An update since I've been playing with generating function ops: there is a space for a function class that supports captures (maybe, I'd need to test the functional ops), variables, and the new init scope, but not retracing. This is equivalent to python's DeFun, and the main use for it is that since it only ever has one ConcreteFunction, you can pass it to ops like If. It also allows users to avoid re-tracing issues at the cost of some functionality (collection imports won't work, and Java ones only do if they are immutable, at which point they should be captures, so I'd forbid it). I'd prefer to keep ConcreteFunction separate, as a lower level API and for cases where you don't want an eager init scope, but they could be combined.

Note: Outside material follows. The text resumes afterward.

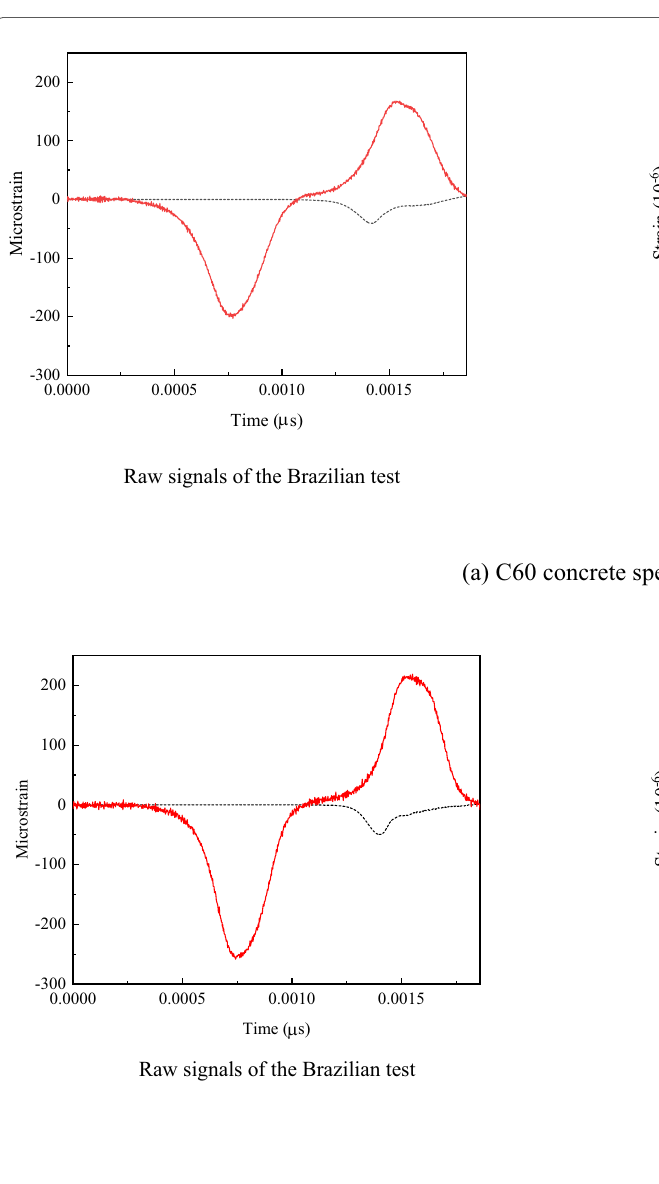
Fig. 2 Impulse signals acquired in dynamic splitting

rnett commented 3 years ago

Two more things I want to add to this, clarifying the above a bit:

Function types

I'd want three types of functions (names TBD):

Inlining is the ability to inline into an outer function graph (and maybe normal graph) and to execute in eager mode for debugging (w/ a global flag like Python), which requires keeping the definition lambda around.

Polymorphism on input definers

I'm thinking of doing something like:

// not sure the type inference will work properly like this, may have to add helper functions w/ concrete types
public static DefinedFunction define(FunctionDefiner<? super CapturesAndInputs > def)
public static Function define(FunctionDefiner<? super InputSpec> def)

// possibly more, with different output types.  Or add type param for output type
public interface FunctionDefiner<T extends InputSpec>{
   public Outputs define(Ops tf, T inputs);
}

abstract class InputSpec{
    protected final Ops tf;
}
class CapturesOnly extends InputSpec{
    public Operand<T> capture(Producer<Operand<T>> value)
    public Operand<T> captureConstant(Operand<T> value)
}
class CapturesAndInputs extends CapturesOnly {
    public Operand<T> input(String name, Class<T> type)
}
class CapturesInputsAndJavaValues extends CapturesOnly {
    public T javaInput(String name, Class<T> type)
    public T javaCapture(Producer<T> value)
}

The exact hierarchy is still up in the air, I'm considering adding one for captures, inputs, and collection inputs, or maybe only having InputSpec, Captures, CapturesAndInputs, and Everything. The importance of those three is that InputSpec (i.e. nothing, Producer-like) is what is supported by all ops that take functions, Captures is what is supported by functions passed to ops like If that support passing inputs, CapturesAndInputs is what is supported by DefinedFunction, and everything is everything supported by Function.

That way we can have an If op method that looks like:

public Operand<T> ifOp(Operand<TBool> cond, FunctionDefiner<CapturesOnly> thenBranch, FunctionDefiner<CapturesOnly> elseBranch)

that uses DefinedFunction internally. There's some magic that needs to happen to find the captures and pass them through properly, so the signature might change slightly, but it shouldn't change too much. Most likely it will involve a new subclass of CapturesOnly w/ a shared capture pool. But that's an implementation detail that won't be exposed.